The full scale of horrors at an infamous state-run boarding school in Florida is barely coming to light, but newly-discovered “anomalies” may help to uncover some of the terrifying events that took place there.
For 111 years, the Dozier School for Boys in Jackson County was a site where systematic abuse was committed against children, ranging from torture to rape and even murder. Until its closure amid mass public outcry in 2011, the institution for young public offenders was among the largest in the U.S.
And now workers hired to clean up a nearby fuel storage site have accidentally discovered 27 “anomalies consistent with possible graves” outside of the school’s Boot Hill cemetery, according to a letter by Governor Ron DeSantis.
The find has shocked historians and locals because forensic anthropologists had already discovered a number of improvised burial sites on the school property.
In 2009, the Florida Department of Law Enforcement concluded its study of historical records with an estimate of 31 burials in the cemetery. When anthropologists from the University of South Florida investigated the property, they found an additional 24 graves that held the remains of 51 individuals, the majority of whom were boys who had been held in state custody.
The latest find happened in March after subcontractor New South Associates used ground-penetrating radar during a routine pollution cleanup.
According to their report, which fell into the hands of the Tampa Bay Times, the graves didn’t follow any particular pattern–as a formal cemetery might–and instead had a “randomness [that] might be expected in a clandestine or informal cemetery.” New South recommended that the area be treated as a graveyard subject to further investigation.

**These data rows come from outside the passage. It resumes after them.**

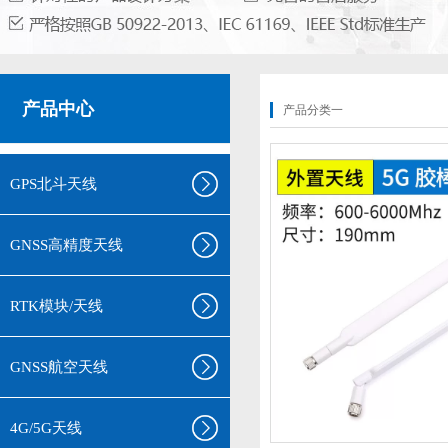
产品中心
产品分类一
GPS北斗天线
GNSS高精度天线
RTK模块/天线
GNSS航空天线
4G/5G天线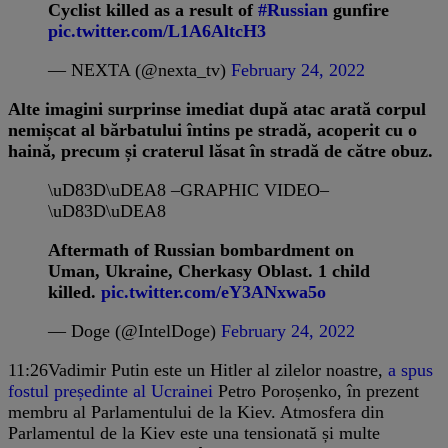
Cyclist killed as a result of
#Russian
gunfire
pic.twitter.com/L1A6AltcH3
— NEXTA (@nexta_tv)
February 24, 2022
Alte imagini surprinse imediat după atac arată corpul
nemișcat al bărbatului întins pe stradă, acoperit cu o
haină, precum și craterul lăsat în stradă de către obuz.
\uD83D\uDEA8 –GRAPHIC VIDEO–
\uD83D\uDEA8
Aftermath of Russian bombardment on
Uman, Ukraine, Cherkasy Oblast. 1 child
killed.
pic.twitter.com/eY3ANxwa5o
— Doge (@IntelDoge)
February 24, 2022
11:26
Vadimir Putin este un Hitler al zilelor noastre,
a spus
fostul președinte al Ucrainei
Petro Poroșenko, în prezent
membru al Parlamentului de la Kiev. Atmosfera din
Parlamentul de la Kiev este una tensionată și multe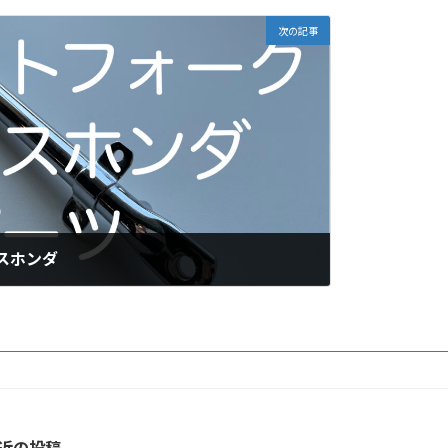
次の記事
スホンダ
近の投稿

The 1,400-acre Dozier School for Boys opened in 1900 before public pressure forced the state to shutter the institution. Local newspapers including The Tampa Bay Times had been reporting in-depth on the brutal regime of abuse and neglect at the school as well as a string of suspicious deaths.

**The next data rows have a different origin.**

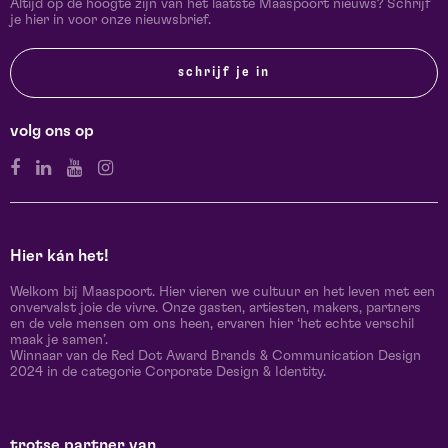
Altijd op de hoogte zijn van het laatste Maaspoort nieuws? Schrijf
je hier in voor onze nieuwsbrief.
schrijf je in
volg ons op
Hier kán het!
Welkom bij Maaspoort. Hier vieren we cultuur en het leven met een
onvervalst joie de vivre. Onze gasten, artiesten, makers, partners
en de vele mensen om ons heen, ervaren hier ‘het echte verschil
maak je samen’.
Winnaar van de Red Dot Award Brands & Communication Design
2024 in de categorie Corporate Design & Identity.
trotse partner van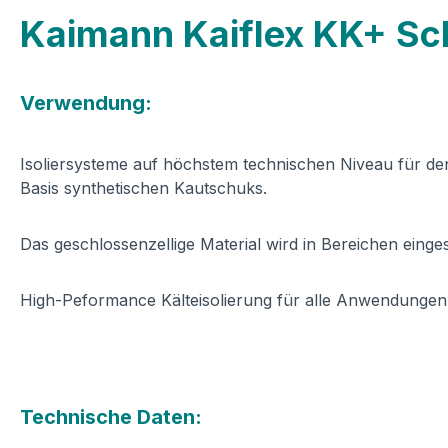
Kaimann Kaiflex KK+ Sc
Verwendung:
Isoliersysteme auf höchstem technischen Niveau für den
Basis synthetischen Kautschuks.
Das geschlossenzellige Material wird in Bereichen eing
High-Peformance Kälteisolierung für alle Anwendungen
Technische Daten: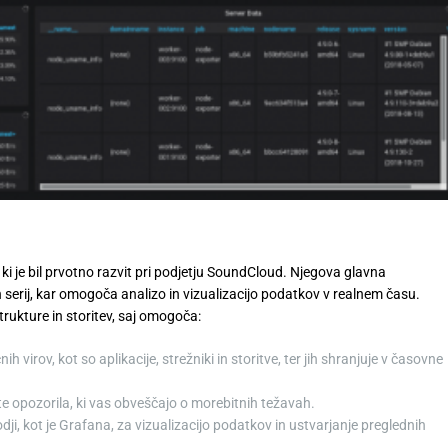
ki je bil prvotno razvit pri podjetju SoundCloud. Njegova glavna
h serij, kar omogoča analizo in vizualizacijo podatkov v realnem času.
rukture in storitev, saj omogoča:
h virov, kot so aplikacije, strežniki in storitve, ter jih shranjuje v časovne
te opozorila, ki vas obveščajo o morebitnih težavah.
odji, kot je Grafana, za vizualizacijo podatkov in ustvarjanje preglednih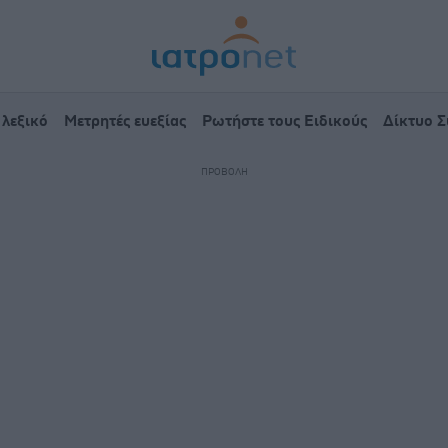
 λεξικό
Μετρητές ευεξίας
Ρωτήστε τους Ειδικούς
Δίκτυο 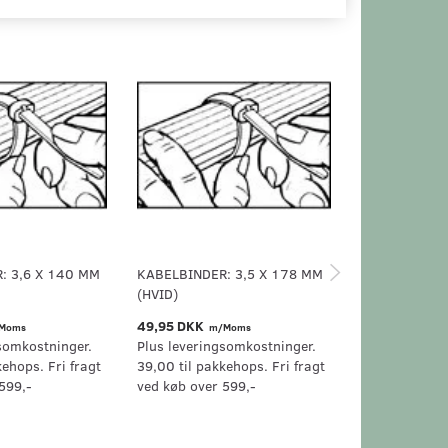
: 3,6 X 140 MM
KABELBINDER: 3,5 X 178 MM
KABELBINDER
(HVID)
(SORT)
49,95 DKK
49,95 DKK
Moms
m/Moms
m/
somkostninger.
Plus leveringsomkostninger.
Plus levering
kehops. Fri fragt
39,00 til pakkehops. Fri fragt
39,00 til pak
599,-
ved køb over 599,-
ved køb over 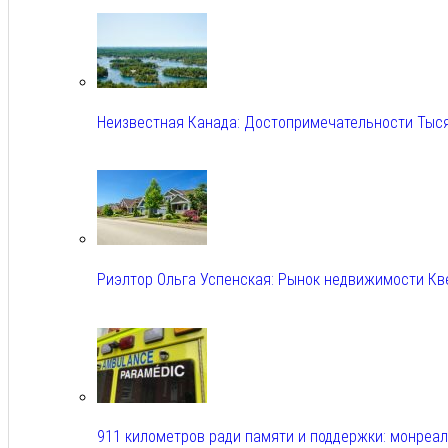
Авг 6, 2026
Неизвестная Канада: Достопримечательности Тыс
Авг 6, 2026
Риэлтор Ольга Успенская: Рынок недвижимости Кв
Авг 6, 2026
911 километров ради памяти и поддержки: монреа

Much of the reporting was due to a group of elderly men who called themselves The White House Boys, named such after a small cinder-block building where corporal punishment was ruthlessly meted out by guards who wielded a metal-weighted leather strap. The beatings were often extreme and fit a textbook definition of torture.
Speaking to WFTS, survivor Terry Burns said:
“It was a concentration camp for boys.”
Continuing, the now-elderly Burns–a member of The White House Boys–described the lingering trauma and terror he felt following his nine months at the school in the late 1960s:
“I’d always wake up and I’d, tears would be coming out of my eyes, my pillow would be soaked with tears just thinking about it because it was like I was there reliving that again.”
Burns has no doubt that more bodies lay underneath the school. He explained:
“We’ve always said there’s more dead boys on there … If they would scan that whole ground of that school, I guarantee they will find another 200 to 300 dead boys buried on them grounds.”
Bryant Middleton, another former student with the group, told Tampa Bay Times:
“We’ve been trying to tell the state of Florida that there’s more bodies out there for a long time … I’m in possession of a list of 130 some odd boys who died at the school or disappeared and whose last known resting place we can’t find.”
From its earliest years, the school was known for its shockingly horrendous treatment of children. In 1903, an investigative committee reported to the Florida Senate that children as young as six were locked in leg-irons “just as common criminals … We have no hesitancy in saying, under its present management it is nothing more nor less than a prison.”
Another committee reported in 1911 that children were “at times unnecessarily and brutally punished, the instrument of punishment being a leather strap fastened to a wooden handle.”
And while the first recorded burial at the school happened in 1914, forensic anthropologists are puzzled because the school’s history suggests that some of its earliest years were its most brutal, according to The Times.
Gov. DeSantis has requested that state authorities “develop a path forward” to understand the latest excavation and “ensure this issue is handled with the utmost sensitivity and care.”